===== Data to use

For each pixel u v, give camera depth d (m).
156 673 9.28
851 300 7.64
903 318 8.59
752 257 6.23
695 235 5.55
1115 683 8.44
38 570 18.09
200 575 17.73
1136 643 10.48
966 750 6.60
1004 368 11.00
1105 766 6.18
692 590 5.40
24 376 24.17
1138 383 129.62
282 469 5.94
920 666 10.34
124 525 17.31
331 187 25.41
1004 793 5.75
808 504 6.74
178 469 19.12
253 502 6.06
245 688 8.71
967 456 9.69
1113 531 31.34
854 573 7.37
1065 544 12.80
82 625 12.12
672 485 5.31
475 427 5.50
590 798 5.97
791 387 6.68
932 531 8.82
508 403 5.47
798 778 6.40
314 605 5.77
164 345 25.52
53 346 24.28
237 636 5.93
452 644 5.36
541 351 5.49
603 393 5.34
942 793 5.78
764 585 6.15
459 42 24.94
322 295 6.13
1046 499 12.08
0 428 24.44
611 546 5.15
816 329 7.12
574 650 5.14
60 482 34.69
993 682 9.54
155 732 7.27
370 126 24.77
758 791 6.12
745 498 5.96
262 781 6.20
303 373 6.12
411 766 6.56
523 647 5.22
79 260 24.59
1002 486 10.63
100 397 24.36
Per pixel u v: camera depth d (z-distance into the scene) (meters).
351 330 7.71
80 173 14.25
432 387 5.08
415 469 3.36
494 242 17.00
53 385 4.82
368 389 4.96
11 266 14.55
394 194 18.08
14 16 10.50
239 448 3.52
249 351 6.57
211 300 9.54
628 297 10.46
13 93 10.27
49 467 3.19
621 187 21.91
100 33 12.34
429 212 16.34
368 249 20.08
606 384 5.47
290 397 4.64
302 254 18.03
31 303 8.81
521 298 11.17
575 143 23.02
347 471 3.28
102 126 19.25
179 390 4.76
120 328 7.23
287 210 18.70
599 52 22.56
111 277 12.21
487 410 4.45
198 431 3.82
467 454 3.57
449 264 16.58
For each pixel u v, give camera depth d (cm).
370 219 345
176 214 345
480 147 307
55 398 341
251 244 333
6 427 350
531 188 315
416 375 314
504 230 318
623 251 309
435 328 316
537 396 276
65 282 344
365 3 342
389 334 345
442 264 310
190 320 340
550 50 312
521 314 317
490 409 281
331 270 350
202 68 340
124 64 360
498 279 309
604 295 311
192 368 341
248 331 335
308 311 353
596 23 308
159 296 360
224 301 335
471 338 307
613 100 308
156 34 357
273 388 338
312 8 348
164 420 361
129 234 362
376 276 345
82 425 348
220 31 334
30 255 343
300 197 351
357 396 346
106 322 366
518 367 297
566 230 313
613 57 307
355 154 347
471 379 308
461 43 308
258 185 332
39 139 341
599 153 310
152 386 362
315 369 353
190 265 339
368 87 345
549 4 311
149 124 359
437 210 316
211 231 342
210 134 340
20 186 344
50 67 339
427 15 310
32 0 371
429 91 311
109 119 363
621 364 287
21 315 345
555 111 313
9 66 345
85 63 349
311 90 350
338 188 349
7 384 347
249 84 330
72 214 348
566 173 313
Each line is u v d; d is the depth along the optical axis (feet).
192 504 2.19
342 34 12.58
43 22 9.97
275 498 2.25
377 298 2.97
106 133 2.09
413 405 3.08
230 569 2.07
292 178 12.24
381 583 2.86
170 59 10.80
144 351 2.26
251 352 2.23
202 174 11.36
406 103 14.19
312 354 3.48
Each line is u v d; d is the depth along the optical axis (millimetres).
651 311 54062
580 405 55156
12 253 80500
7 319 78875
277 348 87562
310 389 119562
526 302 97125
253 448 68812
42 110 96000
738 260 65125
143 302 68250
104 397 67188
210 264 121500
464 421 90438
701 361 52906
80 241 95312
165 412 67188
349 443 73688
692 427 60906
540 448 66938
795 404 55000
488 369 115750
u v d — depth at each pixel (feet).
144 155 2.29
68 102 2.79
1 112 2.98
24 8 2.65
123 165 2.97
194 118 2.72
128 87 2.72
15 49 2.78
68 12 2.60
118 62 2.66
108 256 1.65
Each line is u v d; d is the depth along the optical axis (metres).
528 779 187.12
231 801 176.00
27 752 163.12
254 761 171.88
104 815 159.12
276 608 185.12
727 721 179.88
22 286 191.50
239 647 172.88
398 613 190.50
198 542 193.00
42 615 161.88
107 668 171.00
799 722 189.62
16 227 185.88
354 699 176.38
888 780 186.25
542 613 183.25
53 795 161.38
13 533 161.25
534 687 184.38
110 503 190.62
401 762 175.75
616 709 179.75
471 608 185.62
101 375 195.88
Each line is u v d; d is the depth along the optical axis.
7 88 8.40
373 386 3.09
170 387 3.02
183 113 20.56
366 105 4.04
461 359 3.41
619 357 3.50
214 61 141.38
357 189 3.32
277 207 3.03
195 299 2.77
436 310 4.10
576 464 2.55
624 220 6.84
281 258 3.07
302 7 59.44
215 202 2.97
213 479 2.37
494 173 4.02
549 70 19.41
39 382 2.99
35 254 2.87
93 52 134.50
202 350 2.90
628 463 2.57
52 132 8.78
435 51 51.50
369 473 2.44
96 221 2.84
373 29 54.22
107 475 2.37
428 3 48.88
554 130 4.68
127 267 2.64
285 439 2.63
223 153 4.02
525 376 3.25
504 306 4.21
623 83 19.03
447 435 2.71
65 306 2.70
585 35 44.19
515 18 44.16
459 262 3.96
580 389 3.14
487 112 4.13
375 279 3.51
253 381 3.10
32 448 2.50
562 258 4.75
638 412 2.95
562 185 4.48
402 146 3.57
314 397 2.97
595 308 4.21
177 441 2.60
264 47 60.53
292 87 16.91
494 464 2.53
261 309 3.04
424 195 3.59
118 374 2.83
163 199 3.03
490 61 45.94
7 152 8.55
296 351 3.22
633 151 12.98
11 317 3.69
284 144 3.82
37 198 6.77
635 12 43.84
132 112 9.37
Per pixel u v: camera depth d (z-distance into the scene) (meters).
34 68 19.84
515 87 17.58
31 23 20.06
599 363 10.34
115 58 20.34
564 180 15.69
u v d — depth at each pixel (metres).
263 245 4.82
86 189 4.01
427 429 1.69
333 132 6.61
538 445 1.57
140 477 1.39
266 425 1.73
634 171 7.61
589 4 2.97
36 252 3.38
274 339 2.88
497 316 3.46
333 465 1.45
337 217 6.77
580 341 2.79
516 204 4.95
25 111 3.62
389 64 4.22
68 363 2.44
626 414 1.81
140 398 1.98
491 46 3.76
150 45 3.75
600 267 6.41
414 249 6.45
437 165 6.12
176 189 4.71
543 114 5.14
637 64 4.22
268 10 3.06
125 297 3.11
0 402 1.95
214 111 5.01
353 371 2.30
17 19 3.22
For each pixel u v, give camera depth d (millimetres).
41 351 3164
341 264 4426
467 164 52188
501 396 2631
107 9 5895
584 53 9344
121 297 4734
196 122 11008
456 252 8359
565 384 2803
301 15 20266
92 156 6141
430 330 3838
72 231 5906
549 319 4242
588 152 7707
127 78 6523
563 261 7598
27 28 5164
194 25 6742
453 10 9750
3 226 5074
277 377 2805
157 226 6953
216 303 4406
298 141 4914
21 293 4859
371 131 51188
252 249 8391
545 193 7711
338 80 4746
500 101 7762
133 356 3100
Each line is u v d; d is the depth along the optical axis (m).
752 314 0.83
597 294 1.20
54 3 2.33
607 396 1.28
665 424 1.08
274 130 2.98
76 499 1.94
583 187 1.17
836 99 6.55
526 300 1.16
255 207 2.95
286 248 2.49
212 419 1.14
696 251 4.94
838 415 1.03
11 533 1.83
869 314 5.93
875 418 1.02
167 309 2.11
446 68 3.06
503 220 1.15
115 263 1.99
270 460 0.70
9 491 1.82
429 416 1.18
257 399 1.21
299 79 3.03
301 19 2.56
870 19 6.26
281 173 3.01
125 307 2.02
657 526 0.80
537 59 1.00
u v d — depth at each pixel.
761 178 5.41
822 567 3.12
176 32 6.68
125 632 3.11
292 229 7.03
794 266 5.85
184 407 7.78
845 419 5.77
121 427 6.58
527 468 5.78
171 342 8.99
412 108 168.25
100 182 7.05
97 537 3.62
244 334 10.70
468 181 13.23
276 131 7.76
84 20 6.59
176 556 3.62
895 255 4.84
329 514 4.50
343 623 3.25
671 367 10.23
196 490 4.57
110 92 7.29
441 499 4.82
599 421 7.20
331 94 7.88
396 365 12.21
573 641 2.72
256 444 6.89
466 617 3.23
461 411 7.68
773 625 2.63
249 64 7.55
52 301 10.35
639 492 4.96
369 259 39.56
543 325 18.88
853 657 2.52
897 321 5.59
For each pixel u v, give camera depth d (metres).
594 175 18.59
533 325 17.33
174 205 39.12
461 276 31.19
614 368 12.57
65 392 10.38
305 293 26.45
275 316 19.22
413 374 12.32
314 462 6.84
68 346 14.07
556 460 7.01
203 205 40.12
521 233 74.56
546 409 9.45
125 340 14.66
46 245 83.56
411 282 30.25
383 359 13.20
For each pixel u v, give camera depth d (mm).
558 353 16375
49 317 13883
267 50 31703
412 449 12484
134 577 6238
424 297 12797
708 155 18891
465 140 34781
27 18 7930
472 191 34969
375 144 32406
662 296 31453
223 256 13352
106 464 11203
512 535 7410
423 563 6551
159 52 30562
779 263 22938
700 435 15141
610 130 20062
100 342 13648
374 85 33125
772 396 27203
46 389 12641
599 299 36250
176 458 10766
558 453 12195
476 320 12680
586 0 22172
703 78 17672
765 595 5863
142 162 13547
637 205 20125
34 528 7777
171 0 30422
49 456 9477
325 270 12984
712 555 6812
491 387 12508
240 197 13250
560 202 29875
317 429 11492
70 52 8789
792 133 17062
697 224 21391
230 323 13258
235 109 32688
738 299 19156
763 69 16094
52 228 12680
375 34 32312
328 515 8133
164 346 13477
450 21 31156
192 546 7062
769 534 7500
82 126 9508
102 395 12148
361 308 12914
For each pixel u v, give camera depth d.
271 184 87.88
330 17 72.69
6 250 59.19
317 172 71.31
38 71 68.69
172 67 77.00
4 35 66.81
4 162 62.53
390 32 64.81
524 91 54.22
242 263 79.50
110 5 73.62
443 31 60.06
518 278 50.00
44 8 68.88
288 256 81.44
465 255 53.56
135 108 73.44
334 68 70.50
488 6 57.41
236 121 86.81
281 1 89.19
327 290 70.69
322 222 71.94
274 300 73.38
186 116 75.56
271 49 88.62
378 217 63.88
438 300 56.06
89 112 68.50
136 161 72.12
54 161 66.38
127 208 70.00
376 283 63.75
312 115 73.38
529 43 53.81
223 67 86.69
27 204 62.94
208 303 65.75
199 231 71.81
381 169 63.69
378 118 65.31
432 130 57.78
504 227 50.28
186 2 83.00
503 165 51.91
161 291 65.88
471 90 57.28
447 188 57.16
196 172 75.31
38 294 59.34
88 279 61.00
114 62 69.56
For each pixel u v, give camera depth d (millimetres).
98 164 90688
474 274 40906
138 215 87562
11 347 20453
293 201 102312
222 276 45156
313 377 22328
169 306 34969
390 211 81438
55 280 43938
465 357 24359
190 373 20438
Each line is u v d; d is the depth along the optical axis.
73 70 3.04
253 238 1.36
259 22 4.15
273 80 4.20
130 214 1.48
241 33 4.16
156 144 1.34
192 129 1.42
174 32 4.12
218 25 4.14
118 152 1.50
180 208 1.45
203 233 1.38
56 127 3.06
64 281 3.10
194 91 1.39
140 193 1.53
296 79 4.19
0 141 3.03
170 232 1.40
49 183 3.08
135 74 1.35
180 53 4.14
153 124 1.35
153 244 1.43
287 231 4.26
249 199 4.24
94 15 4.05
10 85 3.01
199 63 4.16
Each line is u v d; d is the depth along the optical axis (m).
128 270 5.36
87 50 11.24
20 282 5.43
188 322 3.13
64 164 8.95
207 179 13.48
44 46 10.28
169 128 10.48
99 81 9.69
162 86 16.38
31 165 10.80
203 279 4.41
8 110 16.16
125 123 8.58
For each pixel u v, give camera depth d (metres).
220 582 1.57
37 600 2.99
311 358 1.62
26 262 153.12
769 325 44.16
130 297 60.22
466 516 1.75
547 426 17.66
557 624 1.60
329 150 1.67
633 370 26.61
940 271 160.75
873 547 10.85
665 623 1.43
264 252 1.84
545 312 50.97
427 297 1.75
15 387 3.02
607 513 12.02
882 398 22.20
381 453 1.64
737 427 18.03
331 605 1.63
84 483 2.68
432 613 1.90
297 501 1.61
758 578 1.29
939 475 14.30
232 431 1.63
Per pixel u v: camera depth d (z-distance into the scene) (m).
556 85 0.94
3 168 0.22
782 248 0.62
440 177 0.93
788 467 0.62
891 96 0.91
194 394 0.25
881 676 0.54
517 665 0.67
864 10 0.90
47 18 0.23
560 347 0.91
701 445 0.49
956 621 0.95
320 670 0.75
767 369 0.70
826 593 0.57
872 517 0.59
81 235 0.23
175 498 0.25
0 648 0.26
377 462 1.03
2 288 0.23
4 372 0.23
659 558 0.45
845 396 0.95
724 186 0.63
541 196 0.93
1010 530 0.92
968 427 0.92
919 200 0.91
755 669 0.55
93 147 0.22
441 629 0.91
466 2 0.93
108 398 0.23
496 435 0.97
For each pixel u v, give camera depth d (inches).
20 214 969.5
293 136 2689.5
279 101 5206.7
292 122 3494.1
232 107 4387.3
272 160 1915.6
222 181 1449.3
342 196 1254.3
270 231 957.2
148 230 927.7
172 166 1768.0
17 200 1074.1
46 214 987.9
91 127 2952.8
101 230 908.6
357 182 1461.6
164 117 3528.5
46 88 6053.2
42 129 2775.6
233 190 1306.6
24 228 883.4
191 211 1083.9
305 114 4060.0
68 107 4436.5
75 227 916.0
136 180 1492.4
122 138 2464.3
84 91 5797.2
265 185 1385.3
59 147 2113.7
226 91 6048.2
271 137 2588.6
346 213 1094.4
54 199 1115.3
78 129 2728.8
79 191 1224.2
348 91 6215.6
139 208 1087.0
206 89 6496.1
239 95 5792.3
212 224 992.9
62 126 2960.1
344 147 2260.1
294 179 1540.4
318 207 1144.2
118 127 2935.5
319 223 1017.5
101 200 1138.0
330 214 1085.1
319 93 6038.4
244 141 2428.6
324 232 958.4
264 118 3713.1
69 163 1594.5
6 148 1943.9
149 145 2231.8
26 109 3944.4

==========

## The task
Your reply is to repeat, unchanged, the lines above running from the one with "37 198 6.77" up to and including the one with "637 64 4.22".

## Solution below
37 198 6.77
635 12 43.84
132 112 9.37
Per pixel u v: camera depth d (z-distance into the scene) (meters).
34 68 19.84
515 87 17.58
31 23 20.06
599 363 10.34
115 58 20.34
564 180 15.69
u v d — depth at each pixel (metres).
263 245 4.82
86 189 4.01
427 429 1.69
333 132 6.61
538 445 1.57
140 477 1.39
266 425 1.73
634 171 7.61
589 4 2.97
36 252 3.38
274 339 2.88
497 316 3.46
333 465 1.45
337 217 6.77
580 341 2.79
516 204 4.95
25 111 3.62
389 64 4.22
68 363 2.44
626 414 1.81
140 398 1.98
491 46 3.76
150 45 3.75
600 267 6.41
414 249 6.45
437 165 6.12
176 189 4.71
543 114 5.14
637 64 4.22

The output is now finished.